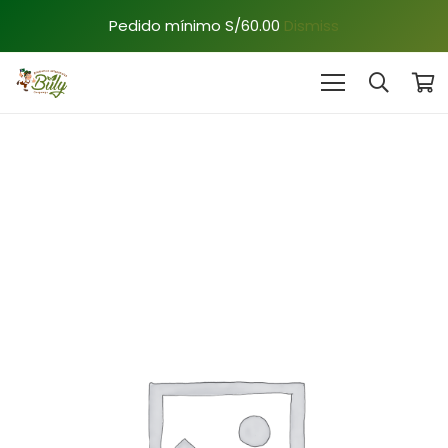
Pedido mínimo S/60.00
Dismiss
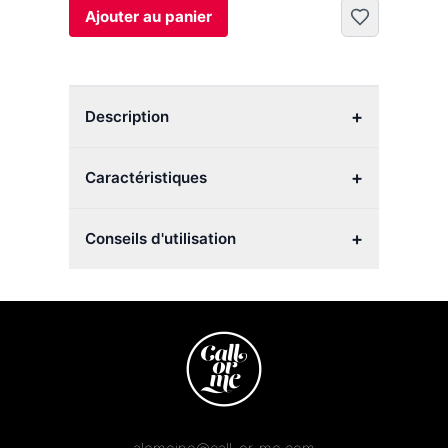
Ajouter au panier
+
Description
+
Caractéristiques
+
Conseils d'utilisation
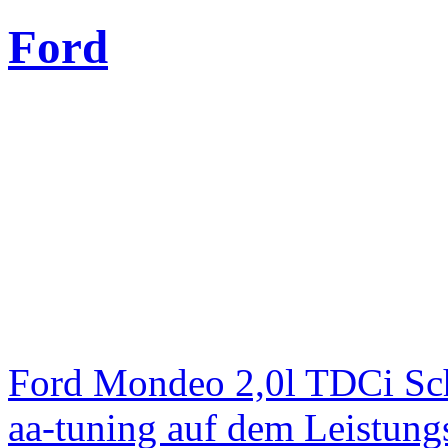
Ford
Ford Mondeo 2,0l TDCi Sc
aa-tuning auf dem Leistun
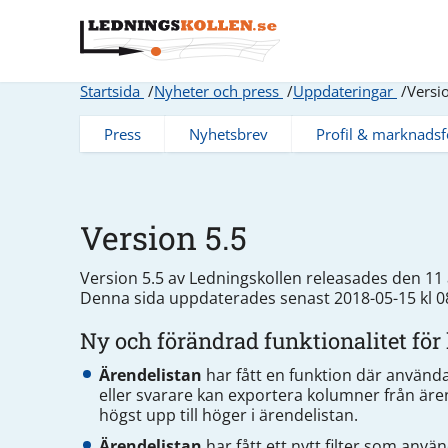
Startsida
Nyheter och press
Uppdateringar
Versi
Press
Nyhetsbrev
Profil & marknadsf
Version 5.5
Version 5.5 av Ledningskollen releasades den 11 a
Denna sida uppdaterades senast 2018-05-15 kl 0
Ny och förändrad funktionalitet fö
Ärendelistan
har fått en funktion där använd
eller svarare kan exportera kolumner från ären
högst upp till höger i ärendelistan.
Ärendelistan
har fått ett nytt filter som anv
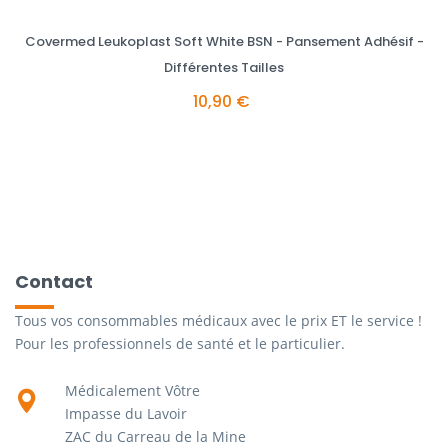
Covermed Leukoplast Soft White BSN - Pansement Adhésif -
Différentes Tailles
10,90 €
Contact
Tous vos consommables médicaux avec le prix ET le service !
Pour les professionnels de santé et le particulier.
Médicalement Vôtre
Impasse du Lavoir
ZAC du Carreau de la Mine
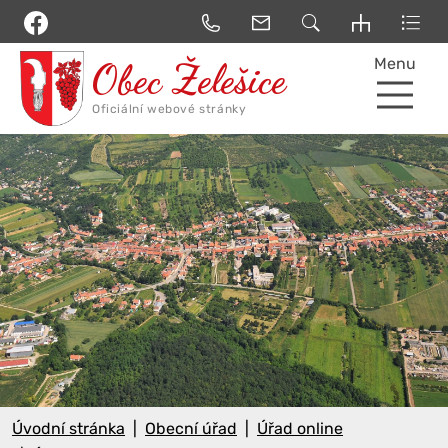
Menu
Úvodní stránka
Obecní úřad
Úřad online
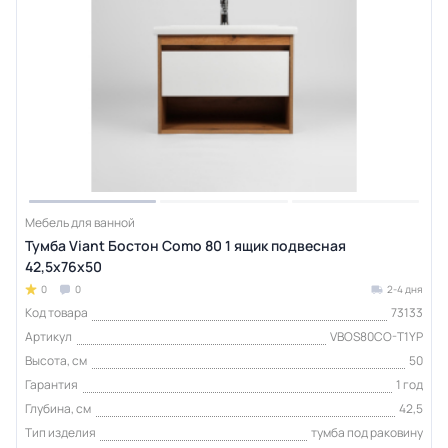
Мебель для ванной
Тумба Viant Бостон Como 80 1 ящик подвесная
42,5х76х50
0
0
2-4 дня
Код товара
73133
Артикул
VBOS80CO-T1YP
Высота, см
50
Гарантия
1 год
Глубина, см
42,5
Тип изделия
тумба под раковину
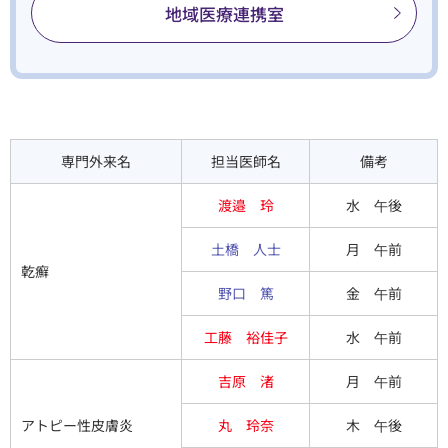
地域医療連携室
専門外来名
担当医師名
備考
渡邉 玲
水 午後
土橋 人士
月 午前
乾癬
野口 篤
金 午前
工藤 裕佳子
水 午前
吉原 渚
月 午前
アトピー性皮膚炎
丸 玲奈
木 午後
* * *
EXERCISE INSTRUCTIONS: The lines from the one containing "Description" up to and including the last line of the material above are to be given again exactly; any pictures are dropped.

ANSWER BOX:
Description
+
Caractéristiques
+
Conseils d'utilisation
Ford
Ford Mondeo 2,0l TDCi Sc
aa-tuning auf dem Leistun
Startsida
Nyheter och press
Uppdateringar
Versi
Press
Nyhetsbrev
Profil & marknadsf
Version 5.5
Version 5.5 av Ledningskollen releasades den 11 a
Denna sida uppdaterades senast 2018-05-15 kl 0
Ny och förändrad funktionalitet fö
Ärendelistan
har fått en funktion där använd
eller svarare kan exportera kolumner från ären
högst upp till höger i ärendelistan.
Ärendelistan
har fått ett nytt filter som anv
Covermed Leukoplast Soft White BSN - Pansement Adhésif -
Différentes Tailles
10,90 €
Contact
Tous vos consommables médicaux avec le prix ET le service !
Pour les professionnels de santé et le particulier.
Médicalement Vôtre
Impasse du Lavoir
ZAC du Carreau de la Mine
Menu
Úvodní stránka
Obecní úřad
Úřad online
Мебель для ванной
Тумба Viant Бостон Como 80 1 ящик подвесная
42,5х76х50
0
0
2-4 дня
Код товара
73133
Артикул
VBOS80CO-T1YP
Высота, см
50
Гарантия
1 год
Глубина, см
42,5
Тип изделия
тумба под раковину
地域医療連携室
専門外来名
担当医師名
備考
渡邉 玲
水 午後
土橋 人士
月 午前
乾癬
野口 篤
金 午前
工藤 裕佳子
水 午前
吉原 渚
月 午前
アトピー性皮膚炎
丸 玲奈
木 午後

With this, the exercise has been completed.